NCHR’s Testimony to FDA on the TriGUARD 3 Device

August 3, 2021

Thank you for the opportunity to speak today on behalf of the National Center for Health Research. I am Dr. Meg Seymour, a senior fellow at the center. We analyze scientific data to provide objective health information to patients, health professionals, and policy makers. We do not accept funding from drug or medical device companies, so I have no conflicts of interest.

Today, you are asked to determine whether the TriGUARD 3 device is substantially equivalent to its predicate device, Sentinel. Keep in mind that there are several different standards for substantial equivalence, and one of them is the benefit to risk ratio. For patients and their physicians, that’s the most important one. And, unfortunately, that is even more complicated because the post-market research done on Sentinel indicates that it does not reduce stroke or transient ischemic attack, which was the intention. As FDA scientists note in the Executive Summary, the primary and supplementary data provided by the sponsor make it difficult to draw clear conclusions about substantial equivalence.

I would like to draw your attention to the limitations of the data regarding the effectiveness and safety of TriGUARD 3, based on its own data and in comparison to the predicate device.

Let’s start by talking about the effectiveness of the device. As FDA scientists note, the REFLECT trial of TriGUARD 3, and the SENTINEL trial used different primary effectiveness endpoints, making it difficult to draw a comparison between the two. Most important, the primary effectiveness endpoint for TriGUARD 3 was not met in the REFLECT Phase II trial. TriGUARD 3 did not meet its primary effectiveness endpoint of all-cause mortality and/or stroke at 30 days.

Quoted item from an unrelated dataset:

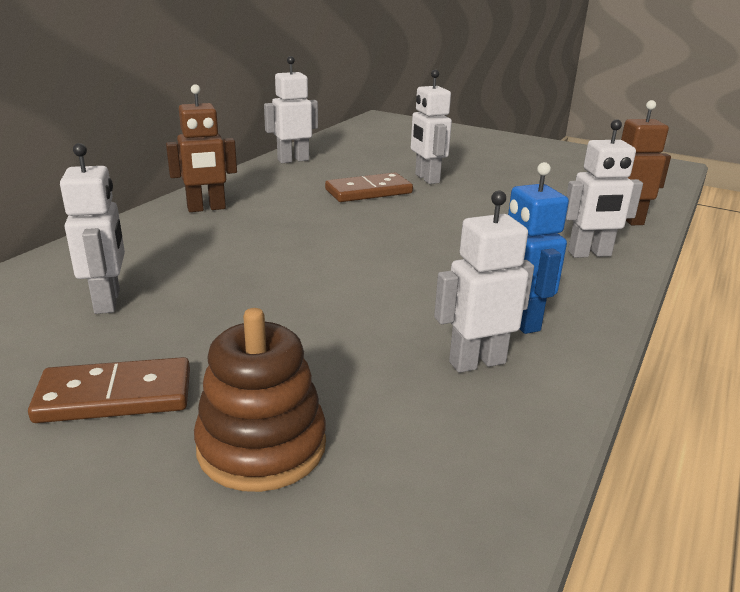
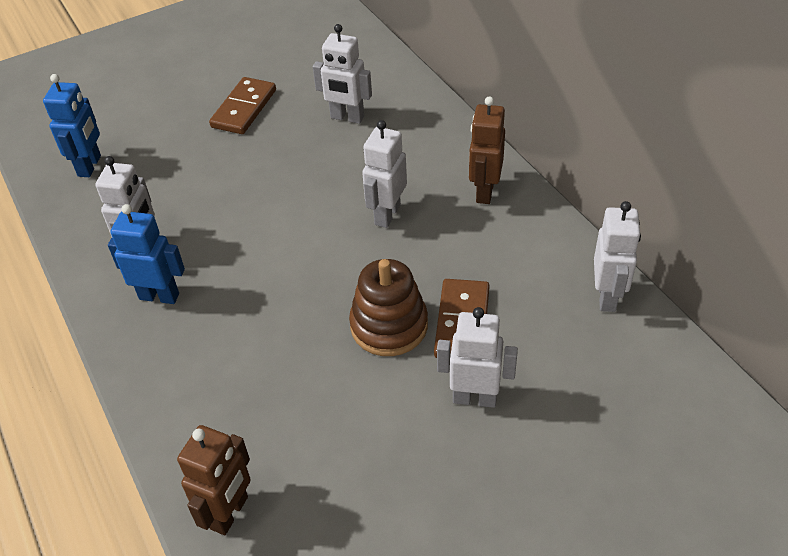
camera: 125 degrees right, 20 degrees up
(262, 446) = (162, 145): brown stacking toy -> brown stacking toy (389, 326)
(381, 515) = (90, 166): none -> blue robot
(589, 254) = (199, 418): white robot -> white robot (387, 214)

Now I’ll focus on safety. Both the Sentinel and TriGUARD 3 devices met their primary safety endpoint. However, a closer look at the data shows that TriGUARD 3 did not show the benefits compared to the control group that were shown for the Sentinel device. In fact, the trends were in the opposite direction, with the control group having better outcomes than TriGUARD. For example, at 30 days, 11.2% of patients in the TriGUARD 3 group had a stroke, which is more than twice the rate of stroke for the control group, which was 5.3%. Similarly, the 30-day death rate was almost twice as high for those randomized to receive the TriGUARD 3 – 3.4% — compared with 1.8% of the control group of standard care. The SENTINEL trial showed a nonsignificant trend favoring the predicate device over control, but the REFLECT trial Phase II for the TriGUARD 3 device in question today, did not show such a benefit. So, the bottom line is the TriGUARD 3 device does not demonstrate safety compared to a control group receiving regular non-EPD care, without the potential benefit reported for the predicate device.

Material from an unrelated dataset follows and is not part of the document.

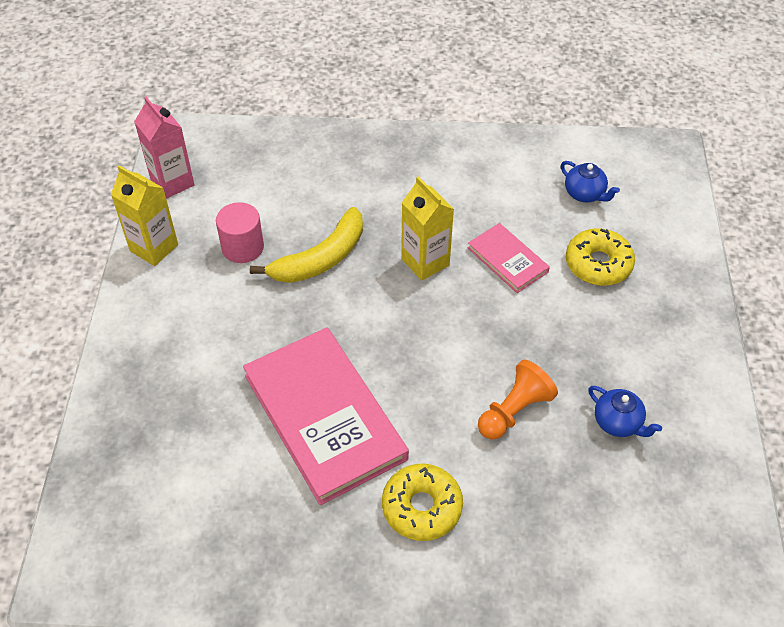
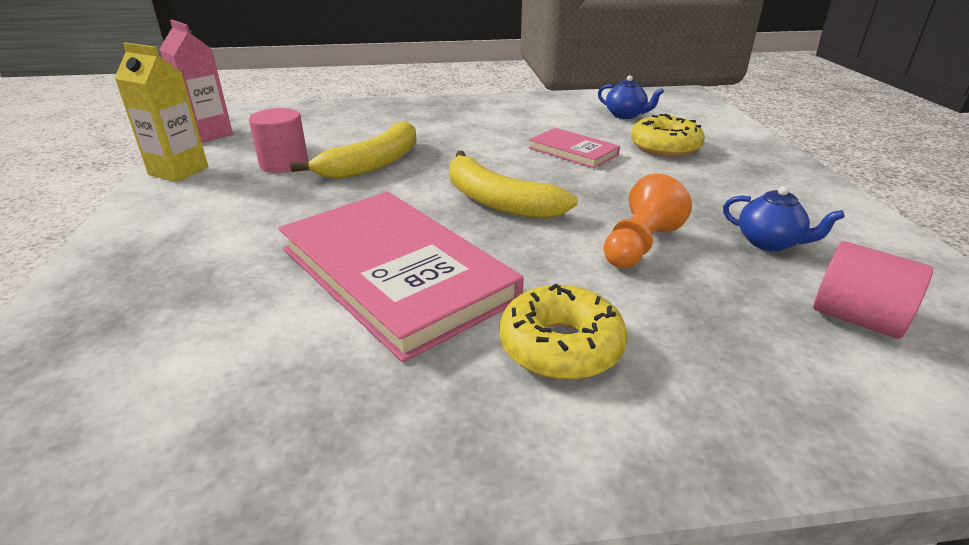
camera: 10 degrees left, 20 degrees down
(418, 334) = (498, 201): none -> yellow banana
(425, 262) = (488, 158): yellow carton -> none
(632, 514) = (856, 318): none -> pink cylinder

And, As noted in the American College of Cardiology’s online summary of the REFLECT II trial, bleeding and major vascular complications occurred at 5.7% and 7.0% in the TriGUARD 3 group, with none occurring in the control group. TriGUARD 3 showed no advantage over non-EPD protected TAVR procedure.

To further add to the poor quality of the data available, there were also modifications made to the device during the study. The sponsor has only presented real-world clinical evidence about the newly modified device, but you’re being asked to consider data from the REFLECT trial, which does not include patients with this modified version of the device. The only data available on the newly modified version is based on 50 patients treated at a single center, rather than data from a controlled, clinical trial. You are asked to determine whether the TriGUARD 3 device is substantially equivalent to the Sentinel device, but how can you determine that when the data from the REFLECT trial do not provide information on the most recent version of the device?

There is a lot of controversy about FDA standards for medical devices that have the potential to save lives, or cause death. Patients deserve better. FDA should not clear a potentially life-threatening device that did not meet its primary effectiveness endpoint and is not safer than the usual standard of care – and very possibly less safe. When asked to compare these data to those regarding the predicate device, the data do not show any of the benefits that had been reported for the predicate device. No matter how you look at it, the TriGUARD 3 device is not shown to be substantially equivalent or safe or effective and should not be cleared for market. Please consider this information during your discussion today.